The Finance Ministry will consider several aspects, including debt, to determine qualified recipients of the government's aid scheme in the future, as debt can suggest registrants earn income above the poverty line, said Narumon Pinyosinwat, vice-minister for finance.
On the other hand, debt could also mean they are broke, she said.
An income-based approach was used for welfare scheme registration in 2016 and 2017.
The welfare smartcards were launched by the Prayut Chan-o-cha government in an attempt to direct assistance to those in need instead of providing blanket aid as was done in the past.
The government in 2016 offered a one-time handout to those earning up to 100,000 baht a year as required by the Finance Ministry.
Under the scheme, those earning up to 30,000 baht a year were entitled to 3,000 baht per person, while those earning more than 30,000 but less than 100,000 baht a year were entitled to 1,500 baht. Some 8.27 million people signed up for subsidies and welfare in 2016, but almost 7 million were qualified to receive a one-off cash handout.

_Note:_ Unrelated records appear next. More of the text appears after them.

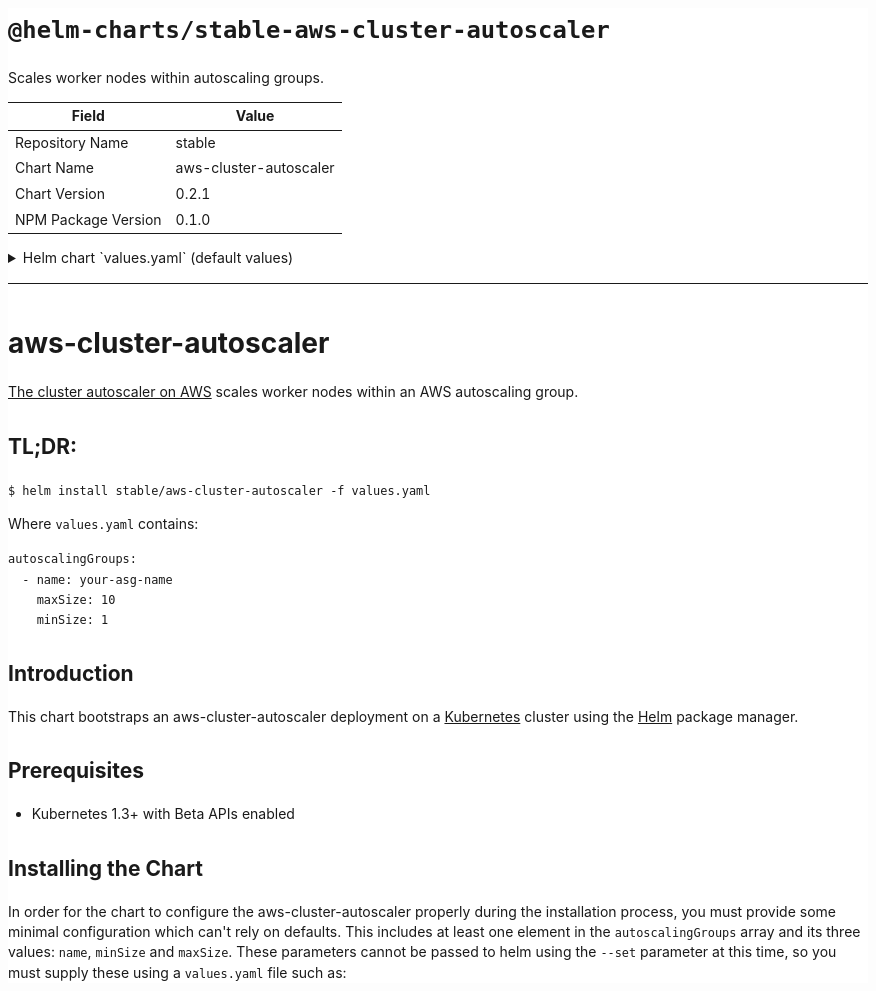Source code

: # `@helm-charts/stable-aws-cluster-autoscaler`

Scales worker nodes within autoscaling groups.

| Field               | Value                  |
| ------------------- | ---------------------- |
| Repository Name     | stable                 |
| Chart Name          | aws-cluster-autoscaler |
| Chart Version       | 0.2.1                  |
| NPM Package Version | 0.1.0                  |

<details><summary>Helm chart `values.yaml` (default values)</summary></details>

---

# aws-cluster-autoscaler

[The cluster autoscaler on AWS](https://github.com/kubernetes/autoscaler/tree/master/cluster-autoscaler/cloudprovider/aws) scales worker nodes within an AWS autoscaling group.

## TL;DR:

```console
$ helm install stable/aws-cluster-autoscaler -f values.yaml
```

Where `values.yaml` contains:

```
autoscalingGroups:
  - name: your-asg-name
    maxSize: 10
    minSize: 1
```

## Introduction

This chart bootstraps an aws-cluster-autoscaler deployment on a [Kubernetes](http://kubernetes.io) cluster using the [Helm](https://helm.sh) package manager.

## Prerequisites

- Kubernetes 1.3+ with Beta APIs enabled

## Installing the Chart

In order for the chart to configure the aws-cluster-autoscaler properly during the installation process, you must provide some minimal configuration which can't rely on defaults. This includes at least one element in the `autoscalingGroups` array and its three values: `name`, `minSize` and `maxSize`. These parameters cannot be passed to helm using the `--set` parameter at this time, so you must supply these using a `values.yaml` file such as:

The government in 2017 tightened the criteria after finding that someone used a loophole to receive a cash giveaway. The criteria required applicants to be unemployed or to have had an income of 100,000 baht or less in the past year to receive aid under the programme.

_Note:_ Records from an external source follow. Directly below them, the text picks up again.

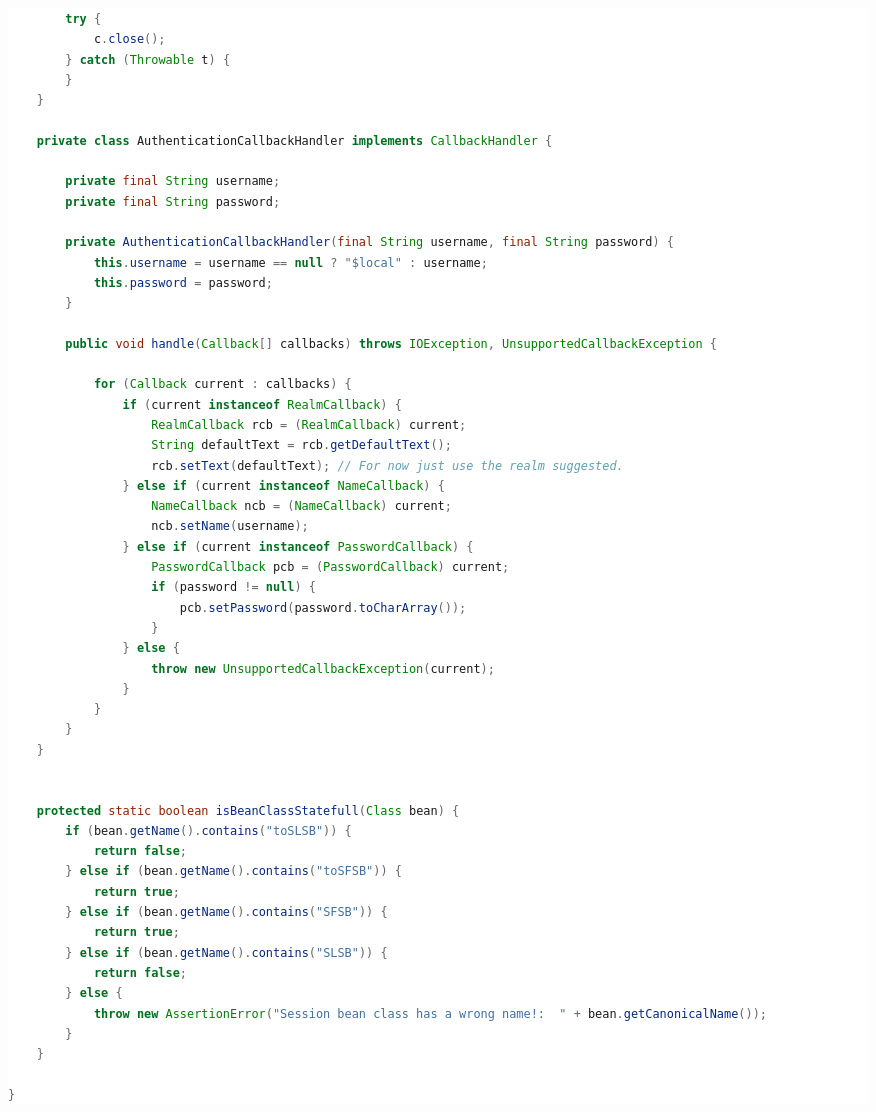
 ```java
        try {
            c.close();
        } catch (Throwable t) {
        }
    }

    private class AuthenticationCallbackHandler implements CallbackHandler {

        private final String username;
        private final String password;

        private AuthenticationCallbackHandler(final String username, final String password) {
            this.username = username == null ? "$local" : username;
            this.password = password;
        }

        public void handle(Callback[] callbacks) throws IOException, UnsupportedCallbackException {

            for (Callback current : callbacks) {
                if (current instanceof RealmCallback) {
                    RealmCallback rcb = (RealmCallback) current;
                    String defaultText = rcb.getDefaultText();
                    rcb.setText(defaultText); // For now just use the realm suggested.
                } else if (current instanceof NameCallback) {
                    NameCallback ncb = (NameCallback) current;
                    ncb.setName(username);
                } else if (current instanceof PasswordCallback) {
                    PasswordCallback pcb = (PasswordCallback) current;
                    if (password != null) {
                        pcb.setPassword(password.toCharArray());
                    }
                } else {
                    throw new UnsupportedCallbackException(current);
                }
            }
        }
    }


    protected static boolean isBeanClassStatefull(Class bean) {
        if (bean.getName().contains("toSLSB")) {
            return false;
        } else if (bean.getName().contains("toSFSB")) {
            return true;
        } else if (bean.getName().contains("SFSB")) {
            return true;
        } else if (bean.getName().contains("SLSB")) {
            return false;
        } else {
            throw new AssertionError("Session bean class has a wrong name!:  " + bean.getCanonicalName());
        }
    }

}


```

In addition, applicants' savings, savings certificates and bond holdings must be worth less than 100,000 baht combined.
If applicants own property, the area must not exceed 35 square metres for a condo unit, 25 square wah for a townhouse or 10 rai for agricultural purposes. Applicants must be Thai nationals aged 18 and over.
But the Finance Ministry still detected some welfare smartcard holders who shouldn't have been eligible for government assistance. Officials are seeking to tighten the criteria to filter out those who are not really poor.

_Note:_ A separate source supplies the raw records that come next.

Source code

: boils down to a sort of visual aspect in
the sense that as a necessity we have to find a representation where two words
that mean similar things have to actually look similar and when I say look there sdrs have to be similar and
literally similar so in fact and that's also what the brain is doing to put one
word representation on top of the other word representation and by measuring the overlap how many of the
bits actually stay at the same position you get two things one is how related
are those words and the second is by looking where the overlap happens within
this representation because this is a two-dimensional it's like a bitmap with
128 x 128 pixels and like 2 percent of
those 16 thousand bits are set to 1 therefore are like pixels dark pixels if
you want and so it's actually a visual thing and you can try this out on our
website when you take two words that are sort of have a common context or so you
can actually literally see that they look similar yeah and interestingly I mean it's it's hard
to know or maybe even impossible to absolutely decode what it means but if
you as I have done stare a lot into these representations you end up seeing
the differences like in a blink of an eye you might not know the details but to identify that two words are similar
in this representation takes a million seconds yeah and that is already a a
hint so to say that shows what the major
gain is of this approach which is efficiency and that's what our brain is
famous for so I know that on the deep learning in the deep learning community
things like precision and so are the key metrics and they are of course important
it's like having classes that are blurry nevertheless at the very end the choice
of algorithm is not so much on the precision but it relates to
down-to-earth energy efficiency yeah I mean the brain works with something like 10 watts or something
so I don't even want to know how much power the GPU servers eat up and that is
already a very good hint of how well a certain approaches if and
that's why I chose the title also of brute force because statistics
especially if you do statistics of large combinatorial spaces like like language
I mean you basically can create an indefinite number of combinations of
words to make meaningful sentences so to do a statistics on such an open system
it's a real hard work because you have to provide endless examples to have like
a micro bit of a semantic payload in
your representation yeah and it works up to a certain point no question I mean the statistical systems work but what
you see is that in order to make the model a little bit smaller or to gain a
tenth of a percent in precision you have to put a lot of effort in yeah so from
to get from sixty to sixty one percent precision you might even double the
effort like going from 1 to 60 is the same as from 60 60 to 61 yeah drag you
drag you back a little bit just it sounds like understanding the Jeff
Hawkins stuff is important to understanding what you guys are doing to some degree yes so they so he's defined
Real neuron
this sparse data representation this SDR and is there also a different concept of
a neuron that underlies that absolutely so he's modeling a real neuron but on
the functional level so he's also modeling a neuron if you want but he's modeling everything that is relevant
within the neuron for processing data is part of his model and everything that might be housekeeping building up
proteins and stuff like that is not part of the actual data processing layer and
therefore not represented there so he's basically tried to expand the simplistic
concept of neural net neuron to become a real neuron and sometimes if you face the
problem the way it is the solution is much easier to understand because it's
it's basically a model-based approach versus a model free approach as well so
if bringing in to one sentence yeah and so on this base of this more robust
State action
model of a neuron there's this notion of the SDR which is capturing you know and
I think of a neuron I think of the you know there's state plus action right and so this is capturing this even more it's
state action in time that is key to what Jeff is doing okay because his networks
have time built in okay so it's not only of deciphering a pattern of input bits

Finance Minister Apisak Tantivorawong said recently that the income of the registrant's family should also be taken into a consideration, as some individuals earn no more than 100,000 baht a year but receive financial support from other family members, bringing their actual income above the threshold the ministry has set for welfare and subsidies.
Regarding a viral image in social media that showed a woman who owns an ice factory and wears a gold necklace holding her welfare smartcards, Ms Narumon said the woman signed up in 2016 when her income still met the criteria.
Delegated by Gen Prayut, Mr Apisak has instructed the FPO to examine the case, she said, adding that welfare smartcard holders should declare their income every year.